Start of Text section

3) There need to be allies among students, politicians, and the general public:  Given the current lack of awareness among students of who or what adjunct/contingent faculty really are, and how adjunct/contingent working conditions hinder student success, there’s a considerable amount of awareness raising that needs to go on.  Personally, I’ve seen awareness and consciousness rise among students, but not enough so that there is widespread concern among student groups.  There has to come a day when you can ask students in a given class, “Do you know what an adjunct is?” and have more than 50% of the class actually know and have a strong opinion about it.  Again, this gets back to the fact that adjunct/contingent faculty by and large avoid explaining who they are to their students.  As people in the business of attacking ignorance, it’s so ironic how many adjuncts contribute to it when it comes to the fact of being adjunct.

Politicians are not much different, and in fact, a bit worse.  Since the Reagan administration, teachers have been one of America’s favorite whipping horses as to the ills of American society, and the college professor is still by and large perceived as some sort of upper-middle class elite who drives a nice sensible car and looks down on less-educated Americans.  Further, we’re “impractical,” “we don’t know the “real world.” On the other hand, when it is acknowledged that many of us are financially struggling and live with employment insecurity, we are told by these same politicians, that it’s simply the market economy (even though many of us have full and overflowing classes), or that if we don’t like it, we should just quit, as if the 50+ year-old adjunct with an advanced degree is some sort of versatile property that can pick up a job a will.  Further, this is not a Republican or Democrat thing.  In fact, some Democrats have been even worse in their embrace of the Corporatization of Public Education. They often call for “school choice,” “charter school,” or speak of free Public Higher Ed (itself a worthy goal) but not a lick about improving the working conditions of the people who deliver that education.  There are politicians who do get it, like California State Assemblyman Jose Medina, but we need to bring these people up, and some of us need to run for office ourselves.

End of Text section
Start of Collected data

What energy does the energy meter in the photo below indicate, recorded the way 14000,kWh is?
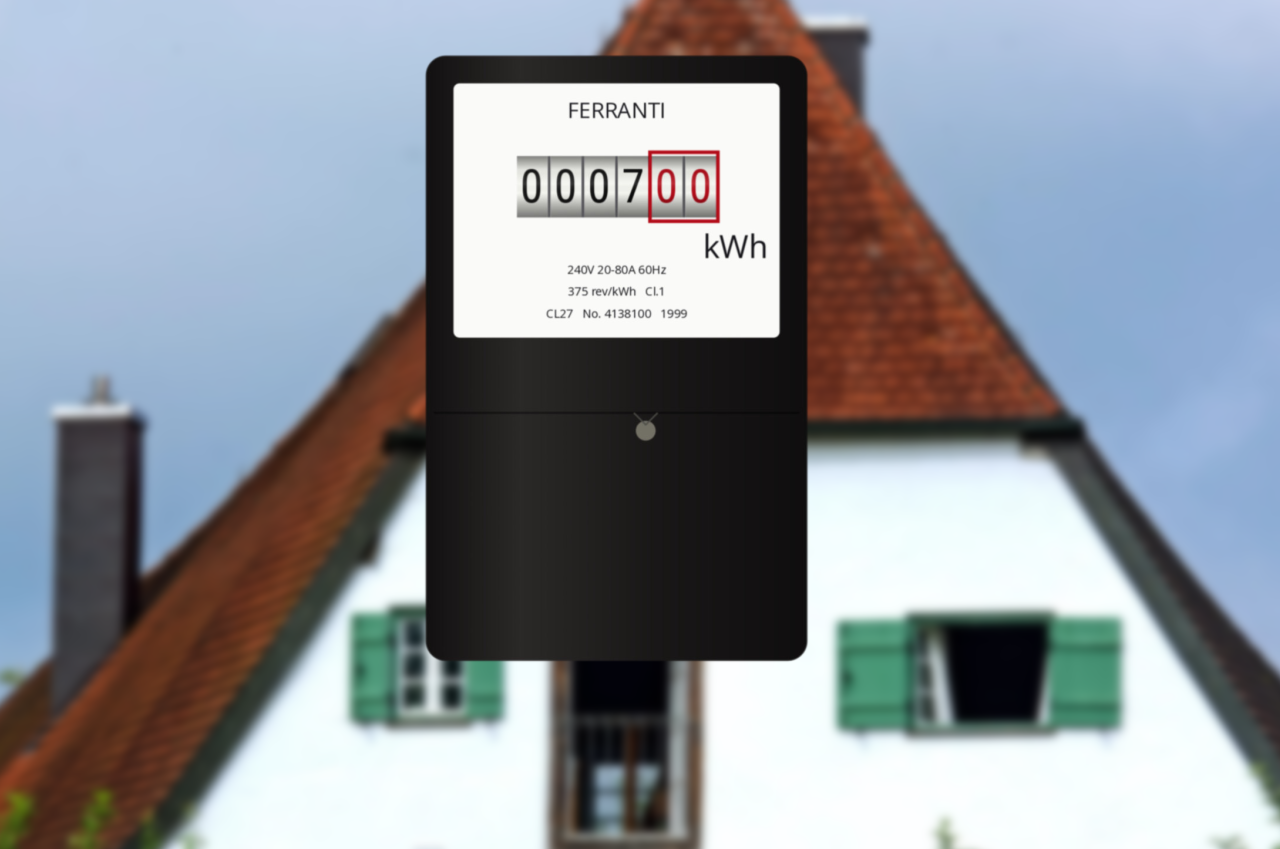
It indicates 7.00,kWh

End of Collected data

What you will do: In the passage on adjunct faculty, which politician is named as one who does get it?

The answer: California State Assemblyman Jose Medina